Print each entry in full, word for word, with no pictures in the result.

---- INFORMATION SUPPLIED

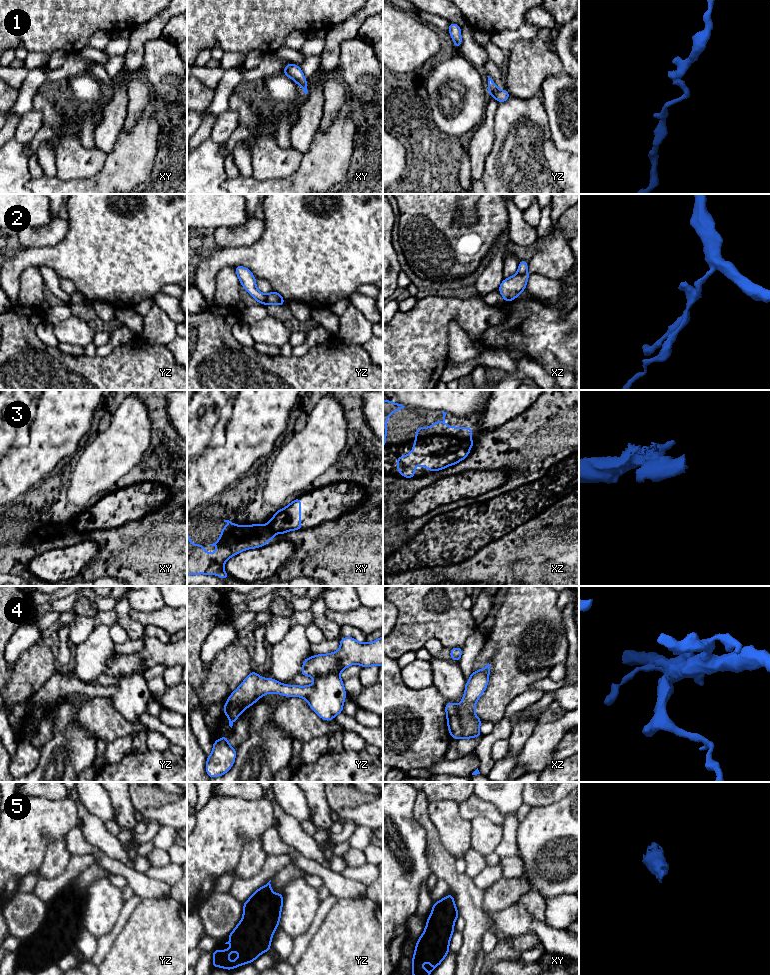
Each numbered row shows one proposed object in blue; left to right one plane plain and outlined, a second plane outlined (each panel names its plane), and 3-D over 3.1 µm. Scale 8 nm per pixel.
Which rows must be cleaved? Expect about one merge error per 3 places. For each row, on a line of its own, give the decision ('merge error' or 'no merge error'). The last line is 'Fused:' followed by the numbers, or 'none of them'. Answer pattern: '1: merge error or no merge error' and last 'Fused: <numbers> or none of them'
1: no merge error
2: merge error
3: no merge error
4: merge error
5: no merge error
Fused: 2, 4

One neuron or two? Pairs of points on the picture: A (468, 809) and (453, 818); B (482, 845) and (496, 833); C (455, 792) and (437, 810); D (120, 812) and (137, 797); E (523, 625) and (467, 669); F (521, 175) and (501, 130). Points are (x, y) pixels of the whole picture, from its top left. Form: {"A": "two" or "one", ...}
{"A": "two", "B": "one", "C": "two", "D": "two", "E": "two", "F": "one"}

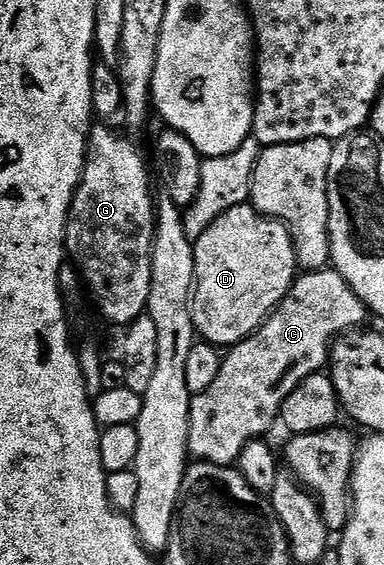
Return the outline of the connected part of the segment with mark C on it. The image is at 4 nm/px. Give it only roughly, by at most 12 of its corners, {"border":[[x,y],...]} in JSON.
{"border":[[306,271],[190,399],[190,457],[233,466],[366,304]]}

--------

SOLUTION:
Each numbered row shows one proposed object in blue; left to right one plane plain and outlined, a second plane outlined (each panel names its plane), and 3-D over 3.1 µm. Scale 8 nm per pixel.
Which rows must be cleaved? Expect about one merge error per 3 places. For each row, on a line of its own, give the decision ('merge error' or 'no merge error'). The last line is 'Fused:' followed by the numbers, or 'none of them'. Answer pattern: '1: merge error or no merge error' and last 'Fused: <numbers> or none of them'
1: no merge error
2: merge error
3: no merge error
4: merge error
5: no merge error
Fused: 2, 4

One neuron or two? Pairs of points on the picture: A (468, 809) and (453, 818); B (482, 845) and (496, 833); C (455, 792) and (437, 810); D (120, 812) and (137, 797); E (523, 625) and (467, 669); F (521, 175) and (501, 130). Points are (x, y) pixels of the whole picture, from its top left. Form: {"A": "two" or "one", ...}
{"A": "two", "B": "one", "C": "two", "D": "two", "E": "two", "F": "one"}

Return the outline of the connected part of the segment with mark C on it. The image is at 4 nm/px. Give it only roughly, by at most 12 of its corners, {"border":[[x,y],...]} in JSON.
{"border":[[306,271],[190,399],[190,457],[233,466],[366,304]]}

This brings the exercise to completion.